Travail demandé:
Recopiez intégralement, sans aucune modification, la décision de la Commission sur la demande d'aide.

Recevabilité de la demande
Il résulte des éléments du dossier que les conditions de recevabilité sont remplies.
Fondement de la demande
Tenant compte d'une part :
- de ce que la requérante a été victime de faits de moeurs particulièrement pénibles alors qu'elle était encore enfant ;
- de ce que ces faits se sont étalés sur une durée de trois ans ;
- qu'ils sont à l'origine d'une invalidité permanente incontestable ;
Tenant compte d'autre part :
- de ce que les intérêts ne sont pas repris dans la liste limitative de l'article 32 § 1 relatif aux postes du dommage pouvant donner lieu à l'octroi d'une aide et, conformément à la jurisprudence de la Commission, ne sont pas à prendre en considération ;
La Commission, statuant ex ôquo et bono, estime devoir accorder à Mademoiselle K. une aide de 750.000 F.
PAR CES MOTIFS :
Vu les articles 31 à 41 de la loi du 1er août 1985 portant des mesures fiscales et autres modifiée par les lois des 17 et 18 février 1997, les articles 28 à 32 de l'arrêté royal du 18 décembre 1986 relatif à la Commission pour l'aide aux victimes d'actes intentionnels de violence, les articles 39 à 42 des lois coordonnées du 18 juillet 1966 sur l'emploi des langues en matière administrative,
La Commission, statuant contradictoirement et en audience publique,
- déclare la demande recevable et partiellement fondée;
- alloue à la requérante une aide de 750.000 F.

Extraits de données:
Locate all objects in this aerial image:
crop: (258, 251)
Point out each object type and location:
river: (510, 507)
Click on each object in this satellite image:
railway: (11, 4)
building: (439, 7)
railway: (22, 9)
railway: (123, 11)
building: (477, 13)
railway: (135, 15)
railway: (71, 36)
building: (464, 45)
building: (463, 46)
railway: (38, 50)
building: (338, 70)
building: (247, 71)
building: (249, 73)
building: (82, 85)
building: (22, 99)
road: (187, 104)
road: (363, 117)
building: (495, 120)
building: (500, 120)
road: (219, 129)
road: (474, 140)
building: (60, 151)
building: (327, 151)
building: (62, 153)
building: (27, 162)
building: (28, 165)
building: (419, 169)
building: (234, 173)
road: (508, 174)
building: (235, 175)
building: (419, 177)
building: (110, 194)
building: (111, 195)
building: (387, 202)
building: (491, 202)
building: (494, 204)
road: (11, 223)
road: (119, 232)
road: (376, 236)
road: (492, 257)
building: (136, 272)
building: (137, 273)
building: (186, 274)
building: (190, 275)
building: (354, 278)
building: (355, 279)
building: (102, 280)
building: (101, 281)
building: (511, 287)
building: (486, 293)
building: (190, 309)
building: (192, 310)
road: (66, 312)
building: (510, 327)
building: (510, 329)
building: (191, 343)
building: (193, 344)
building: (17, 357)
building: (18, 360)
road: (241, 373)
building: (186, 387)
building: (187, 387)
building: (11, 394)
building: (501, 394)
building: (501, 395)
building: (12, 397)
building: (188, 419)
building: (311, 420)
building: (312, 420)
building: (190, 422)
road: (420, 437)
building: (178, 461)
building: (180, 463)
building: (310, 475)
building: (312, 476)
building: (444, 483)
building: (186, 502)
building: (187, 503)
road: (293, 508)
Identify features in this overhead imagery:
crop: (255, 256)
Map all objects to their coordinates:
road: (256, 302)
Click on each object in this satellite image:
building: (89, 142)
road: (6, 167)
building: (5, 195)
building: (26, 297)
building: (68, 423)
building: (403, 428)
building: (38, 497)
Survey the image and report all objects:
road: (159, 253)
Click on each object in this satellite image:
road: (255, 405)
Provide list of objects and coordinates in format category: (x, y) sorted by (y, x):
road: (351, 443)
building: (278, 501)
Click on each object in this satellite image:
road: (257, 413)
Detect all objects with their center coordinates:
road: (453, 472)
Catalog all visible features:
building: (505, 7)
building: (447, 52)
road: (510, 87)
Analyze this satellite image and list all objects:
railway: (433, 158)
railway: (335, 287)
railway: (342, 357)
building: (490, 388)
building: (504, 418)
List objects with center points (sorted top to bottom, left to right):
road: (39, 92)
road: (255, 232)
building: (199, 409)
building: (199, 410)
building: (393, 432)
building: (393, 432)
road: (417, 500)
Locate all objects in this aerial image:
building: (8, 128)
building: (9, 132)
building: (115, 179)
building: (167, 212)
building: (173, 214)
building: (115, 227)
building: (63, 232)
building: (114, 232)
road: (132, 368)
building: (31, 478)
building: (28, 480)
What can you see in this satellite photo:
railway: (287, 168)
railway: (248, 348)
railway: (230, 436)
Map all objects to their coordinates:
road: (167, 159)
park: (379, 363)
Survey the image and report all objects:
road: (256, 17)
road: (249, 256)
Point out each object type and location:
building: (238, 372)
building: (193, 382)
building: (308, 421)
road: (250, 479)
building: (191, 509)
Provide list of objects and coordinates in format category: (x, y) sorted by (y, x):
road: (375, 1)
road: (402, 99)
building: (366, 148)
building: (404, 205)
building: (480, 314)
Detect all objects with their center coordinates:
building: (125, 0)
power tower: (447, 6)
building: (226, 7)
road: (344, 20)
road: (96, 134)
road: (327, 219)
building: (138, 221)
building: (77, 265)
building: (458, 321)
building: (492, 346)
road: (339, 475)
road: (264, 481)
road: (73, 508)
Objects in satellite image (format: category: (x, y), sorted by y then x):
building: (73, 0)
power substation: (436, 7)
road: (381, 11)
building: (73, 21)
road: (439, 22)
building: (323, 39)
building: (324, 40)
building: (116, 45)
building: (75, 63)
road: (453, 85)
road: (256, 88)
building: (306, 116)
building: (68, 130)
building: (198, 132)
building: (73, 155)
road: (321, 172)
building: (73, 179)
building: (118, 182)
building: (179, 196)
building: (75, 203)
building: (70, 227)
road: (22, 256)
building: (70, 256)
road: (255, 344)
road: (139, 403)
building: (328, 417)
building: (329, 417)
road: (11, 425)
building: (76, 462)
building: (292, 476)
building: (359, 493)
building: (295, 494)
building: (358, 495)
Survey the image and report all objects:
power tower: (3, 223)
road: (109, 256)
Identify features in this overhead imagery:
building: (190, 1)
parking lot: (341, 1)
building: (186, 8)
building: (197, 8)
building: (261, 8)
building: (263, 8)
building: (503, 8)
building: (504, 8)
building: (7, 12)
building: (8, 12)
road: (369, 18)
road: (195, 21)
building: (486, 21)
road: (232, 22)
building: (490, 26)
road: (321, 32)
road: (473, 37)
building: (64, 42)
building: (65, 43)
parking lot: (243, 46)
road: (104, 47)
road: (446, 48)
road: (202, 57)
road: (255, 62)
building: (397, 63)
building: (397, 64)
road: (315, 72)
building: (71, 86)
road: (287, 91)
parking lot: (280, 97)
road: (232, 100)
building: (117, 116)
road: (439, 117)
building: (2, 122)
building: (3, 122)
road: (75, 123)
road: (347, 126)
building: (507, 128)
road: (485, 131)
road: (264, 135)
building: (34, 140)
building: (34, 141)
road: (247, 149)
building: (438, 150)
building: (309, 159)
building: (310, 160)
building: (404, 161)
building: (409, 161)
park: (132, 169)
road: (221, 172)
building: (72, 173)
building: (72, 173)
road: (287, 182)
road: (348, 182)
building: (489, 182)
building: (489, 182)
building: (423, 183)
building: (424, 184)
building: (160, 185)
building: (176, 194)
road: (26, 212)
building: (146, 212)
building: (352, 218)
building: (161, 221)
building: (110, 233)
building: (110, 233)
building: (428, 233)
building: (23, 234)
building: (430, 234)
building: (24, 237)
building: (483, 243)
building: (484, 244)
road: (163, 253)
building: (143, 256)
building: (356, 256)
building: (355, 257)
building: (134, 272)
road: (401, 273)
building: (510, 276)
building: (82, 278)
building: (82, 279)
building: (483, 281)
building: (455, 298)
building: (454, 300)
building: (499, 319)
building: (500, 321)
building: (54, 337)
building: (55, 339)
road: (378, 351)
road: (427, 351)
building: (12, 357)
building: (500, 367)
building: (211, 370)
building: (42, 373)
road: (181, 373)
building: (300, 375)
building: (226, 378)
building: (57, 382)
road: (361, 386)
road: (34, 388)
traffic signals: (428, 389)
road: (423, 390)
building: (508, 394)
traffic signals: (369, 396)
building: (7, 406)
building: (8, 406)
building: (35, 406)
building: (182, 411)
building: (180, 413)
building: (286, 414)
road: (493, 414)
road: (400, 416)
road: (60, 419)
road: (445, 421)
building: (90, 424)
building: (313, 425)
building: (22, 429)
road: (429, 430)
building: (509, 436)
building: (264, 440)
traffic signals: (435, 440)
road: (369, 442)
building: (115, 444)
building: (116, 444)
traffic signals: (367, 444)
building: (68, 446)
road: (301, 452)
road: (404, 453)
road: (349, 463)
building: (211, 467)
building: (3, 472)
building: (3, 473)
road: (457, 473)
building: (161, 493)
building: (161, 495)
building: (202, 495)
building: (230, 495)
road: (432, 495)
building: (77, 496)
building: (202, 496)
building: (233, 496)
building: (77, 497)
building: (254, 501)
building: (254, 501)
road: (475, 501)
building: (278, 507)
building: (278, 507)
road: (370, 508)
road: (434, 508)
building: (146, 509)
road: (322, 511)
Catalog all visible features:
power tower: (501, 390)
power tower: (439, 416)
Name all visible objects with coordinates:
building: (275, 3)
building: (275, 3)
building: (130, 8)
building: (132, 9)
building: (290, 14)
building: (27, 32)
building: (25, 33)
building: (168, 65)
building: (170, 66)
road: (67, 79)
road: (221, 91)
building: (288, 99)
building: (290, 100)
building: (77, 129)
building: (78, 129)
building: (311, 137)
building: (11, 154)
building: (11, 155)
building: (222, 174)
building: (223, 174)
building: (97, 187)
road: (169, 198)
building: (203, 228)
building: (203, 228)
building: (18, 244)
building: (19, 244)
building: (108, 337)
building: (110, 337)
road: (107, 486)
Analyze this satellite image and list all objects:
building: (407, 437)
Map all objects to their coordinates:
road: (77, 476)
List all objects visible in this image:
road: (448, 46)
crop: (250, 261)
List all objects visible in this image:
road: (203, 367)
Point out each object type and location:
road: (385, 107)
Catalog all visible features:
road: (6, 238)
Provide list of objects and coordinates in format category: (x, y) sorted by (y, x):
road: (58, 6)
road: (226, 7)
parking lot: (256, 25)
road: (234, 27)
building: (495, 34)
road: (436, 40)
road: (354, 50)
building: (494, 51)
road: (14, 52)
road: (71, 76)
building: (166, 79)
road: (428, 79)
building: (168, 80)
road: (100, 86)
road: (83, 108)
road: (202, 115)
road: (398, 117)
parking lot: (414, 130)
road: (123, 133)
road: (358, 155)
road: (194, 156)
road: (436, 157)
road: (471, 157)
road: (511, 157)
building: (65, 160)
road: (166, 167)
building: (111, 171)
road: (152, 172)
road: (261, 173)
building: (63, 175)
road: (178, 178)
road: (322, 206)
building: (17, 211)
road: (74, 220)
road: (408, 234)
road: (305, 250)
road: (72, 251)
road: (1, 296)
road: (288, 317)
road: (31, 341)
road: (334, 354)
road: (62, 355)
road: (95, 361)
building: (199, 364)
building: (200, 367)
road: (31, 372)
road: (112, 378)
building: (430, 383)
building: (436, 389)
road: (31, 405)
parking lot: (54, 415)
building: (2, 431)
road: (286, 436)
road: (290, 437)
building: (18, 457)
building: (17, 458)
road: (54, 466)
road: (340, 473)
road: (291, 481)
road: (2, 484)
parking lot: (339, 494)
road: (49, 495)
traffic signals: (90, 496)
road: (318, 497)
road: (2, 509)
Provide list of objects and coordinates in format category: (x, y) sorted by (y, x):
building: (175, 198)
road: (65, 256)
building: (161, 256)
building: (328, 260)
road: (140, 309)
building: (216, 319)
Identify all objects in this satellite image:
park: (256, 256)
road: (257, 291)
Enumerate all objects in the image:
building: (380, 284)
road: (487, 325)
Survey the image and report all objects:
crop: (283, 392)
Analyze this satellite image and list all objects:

Résultat obtenu:
Recevabilité de la demande
Il résulte des éléments du dossier que les conditions de recevabilité sont remplies.
Fondement de la demande
Tenant compte d'une part :
- de ce que la requérante a été victime de faits de moeurs particulièrement pénibles alors qu'elle était encore enfant ;
- de ce que ces faits se sont étalés sur une durée de trois ans ;
- qu'ils sont à l'origine d'une invalidité permanente incontestable ;
Tenant compte d'autre part :
- de ce que les intérêts ne sont pas repris dans la liste limitative de l'article 32 § 1 relatif aux postes du dommage pouvant donner lieu à l'octroi d'une aide et, conformément à la jurisprudence de la Commission, ne sont pas à prendre en considération ;
La Commission, statuant ex ôquo et bono, estime devoir accorder à Mademoiselle K. une aide de 750.000 F.
PAR CES MOTIFS :
Vu les articles 31 à 41 de la loi du 1er août 1985 portant des mesures fiscales et autres modifiée par les lois des 17 et 18 février 1997, les articles 28 à 32 de l'arrêté royal du 18 décembre 1986 relatif à la Commission pour l'aide aux victimes d'actes intentionnels de violence, les articles 39 à 42 des lois coordonnées du 18 juillet 1966 sur l'emploi des langues en matière administrative,
La Commission, statuant contradictoirement et en audience publique,
- déclare la demande recevable et partiellement fondée;
- alloue à la requérante une aide de 750.000 F.